I am trying to use DISTINCT ON to filter out *potential* duplicate values
from a set of sub queries. There are certain cases where there can be
repetitive part numbers that are priced differently. I'm trying to start
with the full list, ordered by priority, and then remove any repeats that
have a lesser priority.

SELECT DISTINCT ON (part_number) * FROM (
SELECT part_number, priority FROM ...
UNION ALL
SELECT part_number, priority FROM ...
UNION ALL
SELECT part_number, priority FROM ...
) AS filter_duplicates ORDER BY priority,part_number

The above statement does not work because if I ORDER BY
priority,part_number then I have to DISTINCT ON (priority,part_number).
But DISTINCT ON (priority, part_number) does not remove the repeated rows
because the same part_number with a different priority becomes a distinct
tuple.

AFAICS, changing it to ORDER BY part_number,priority would solve the
stated problem.
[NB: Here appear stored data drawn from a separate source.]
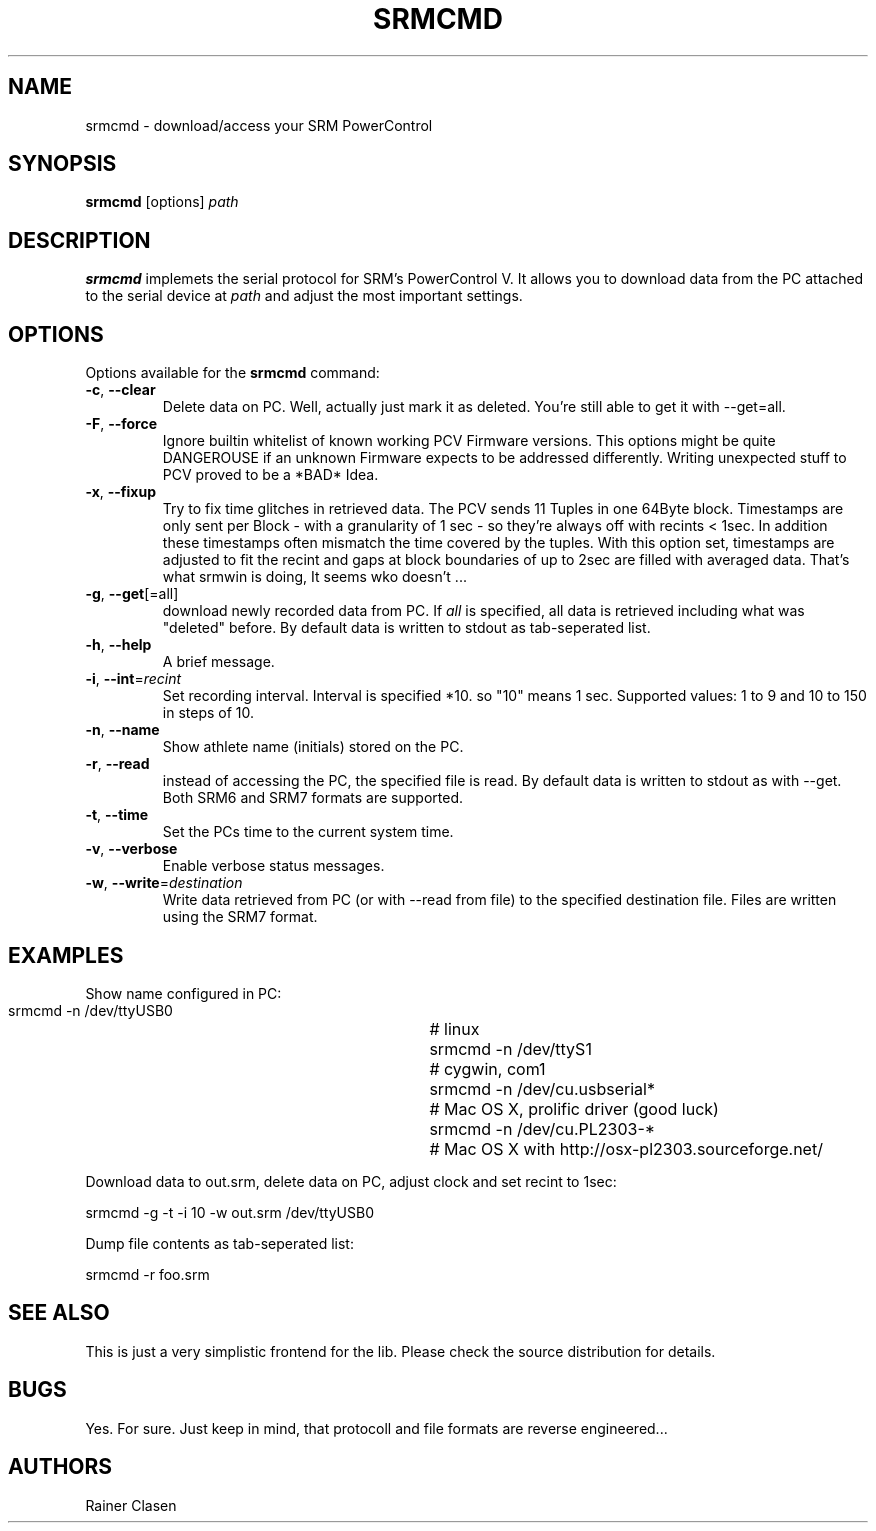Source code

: .TH SRMCMD 1 "18 Juli 2009" "SRM access tool" "Version 0.0.1"
.SH NAME
srmcmd \- download/access your SRM PowerControl

.SH SYNOPSIS
.B srmcmd
[options] \fIpath\fR

.SH DESCRIPTION
.B srmcmd
implemets the serial protocol for SRM's PowerControl V. It allows you to
download data from the PC attached to the serial device at \fIpath\fR and 
adjust the most important settings.

.SH OPTIONS
Options available for the
.B srmcmd
command:
.TP
\fB\-c\fR, \fB\-\-clear\fR
Delete data on PC. Well, actually just mark it as deleted. You're still
able to get it with --get=all.
.TP
\fB\-F\fR, \fB\-\-force\fR
Ignore builtin whitelist of known working PCV Firmware versions. This
options might be quite DANGEROUSE if an unknown Firmware expects 
to be addressed differently. Writing unexpected stuff to PCV proved to be
a *BAD* Idea.
.TP
\fB\-x\fR, \fB\-\-fixup\fR
Try to fix time glitches in retrieved data. The PCV sends 11 Tuples in
one 64Byte block. Timestamps are only sent per Block - with a granularity
of 1 sec - so they're always off with recints < 1sec. In addition these 
timestamps often mismatch the time covered by the tuples. With this option
set, timestamps are adjusted to fit the recint and gaps at block boundaries
of up to 2sec are filled with averaged data. That's what srmwin is doing,
It seems wko doesn't ...
.TP
\fB\-g\fR, \fB\-\-get\fR[=all]
download newly recorded data from PC. If \fIall\fR is specified, all data
is retrieved including what was "deleted" before. By default data is
written to stdout as tab-seperated list.
.TP
\fB\-h\fR, \fB\-\-help\fR
A brief message.
.TP
\fB\-i\fR, \fB\-\-int\fR=\fIrecint\fR
Set recording interval. Interval is specified *10. so "10" means 1 sec.
Supported values: 1 to 9 and 10 to 150 in steps of 10.
.TP
\fB\-n\fR, \fB\-\-name\fR
Show athlete name (initials) stored on the PC.
.TP
\fB\-r\fR, \fB\-\-read\fR
instead of accessing the PC, the specified file is read. By default data
is written to stdout as with --get. Both SRM6 and SRM7 formats are
supported.
.TP
\fB\-t\fR, \fB\-\-time\fR
Set the PCs time to the current system time.
.TP
\fB\-v\fR, \fB\-\-verbose\fR
Enable verbose status messages.
.TP
\fB\-w\fR, \fB\-\-write\fR=\fIdestination\fR
Write data retrieved from PC (or with --read from file) to the specified
destination file. Files are written using the SRM7 format.

.SH EXAMPLES
Show name configured in PC:

 srmcmd -n /dev/ttyUSB0		# linux
 srmcmd -n /dev/ttyS1		# cygwin, com1
 srmcmd -n /dev/cu.usbserial*	# Mac OS X, prolific driver (good luck)
 srmcmd -n /dev/cu.PL2303-*	# Mac OS X with http://osx-pl2303.sourceforge.net/

Download data to out.srm, delete data on PC, adjust clock and set recint
to 1sec:

 srmcmd -g -t -i 10 -w out.srm /dev/ttyUSB0

Dump file contents as tab-seperated list:

 srmcmd -r foo.srm

.SH "SEE ALSO"
This is just a very simplistic frontend for the lib. Please check the
source distribution for details.

.SH BUGS
Yes. For sure. Just keep in mind, that protocoll and file formats are
reverse engineered...

.SH AUTHORS
Rainer Clasen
If you really need the final result in priority rather
than part number order, put the whole thing in a sub-select and re-sort
outside it.

regards, tom lane

#4Martijn van Oosterhout
kleptog@svana.org
In reply to: Clark Slater (#1)
Re: filter duplicates by priority

On Tue, Jul 14, 2009 at 10:04:12AM -0400, Clark Slater wrote:

Hello-

I am trying to use DISTINCT ON to filter out *potential* duplicate values
from a set of sub queries. There are certain cases where there can be
repetitive part numbers that are priced differently. I'm trying to start
with the full list, ordered by priority, and then remove any repeats that
have a lesser priority.

I think what you need to do is order by part_number first, do the
DISTINCT ON () and then do an ORDER BY priority around that.

Hope this helps,
--
Martijn van Oosterhout <kleptog@svana.org> http://svana.org/kleptog/

Show quoted text

Please line up in a tree and maintain the heap invariant while
boarding. Thank you for flying nlogn airlines.

#5Sam Mason
sam@samason.me.uk
In reply to: Clark Slater (#1)
Re: filter duplicates by priority

On Tue, Jul 14, 2009 at 10:04:12AM -0400, Clark Slater wrote:

SELECT DISTINCT ON (part_number) * FROM (
SELECT part_number, priority FROM ...
UNION ALL
SELECT part_number, priority FROM ...
UNION ALL
SELECT part_number, priority FROM ...
) AS filter_duplicates ORDER BY priority,part_number

The above statement does not work because if I ORDER BY
priority,part_number then I have to DISTINCT ON (priority,part_number).
But DISTINCT ON (priority, part_number) does not remove the repeated rows
because the same part_number with a different priority becomes a distinct
tuple.

I think you just want to swap the ORDER BY columns around; i.e:

ORDER BY part_number, priority

--
Sam http://samason.me.uk/

#6Clark Slater
pg@slatech.com
In reply to: Tom Lane (#3)
Re: filter duplicates by priority

This solved my problem. Now why didn't I think of that!? Thank you very
much everybody. This list is an incredible resource.

-Clark

Show quoted text

AFAICS, changing it to ORDER BY part_number,priority would solve the
stated problem. If you really need the final result in priority rather
than part number order, put the whole thing in a sub-select and re-sort
outside it.

regards, tom lane

"Clark Slater" <pg@slatech.com> writes:

I am trying to use DISTINCT ON to filter out *potential* duplicate
values
from a set of sub queries. There are certain cases where there can be
repetitive part numbers that are priced differently. I'm trying to
start
with the full list, ordered by priority, and then remove any repeats
that
have a lesser priority.

SELECT DISTINCT ON (part_number) * FROM (
SELECT part_number, priority FROM ...
UNION ALL
SELECT part_number, priority FROM ...
UNION ALL
SELECT part_number, priority FROM ...
) AS filter_duplicates ORDER BY priority,part_number

The above statement does not work because if I ORDER BY
priority,part_number then I have to DISTINCT ON (priority,part_number).
But DISTINCT ON (priority, part_number) does not remove the repeated
rows
because the same part_number with a different priority becomes a
distinct
tuple.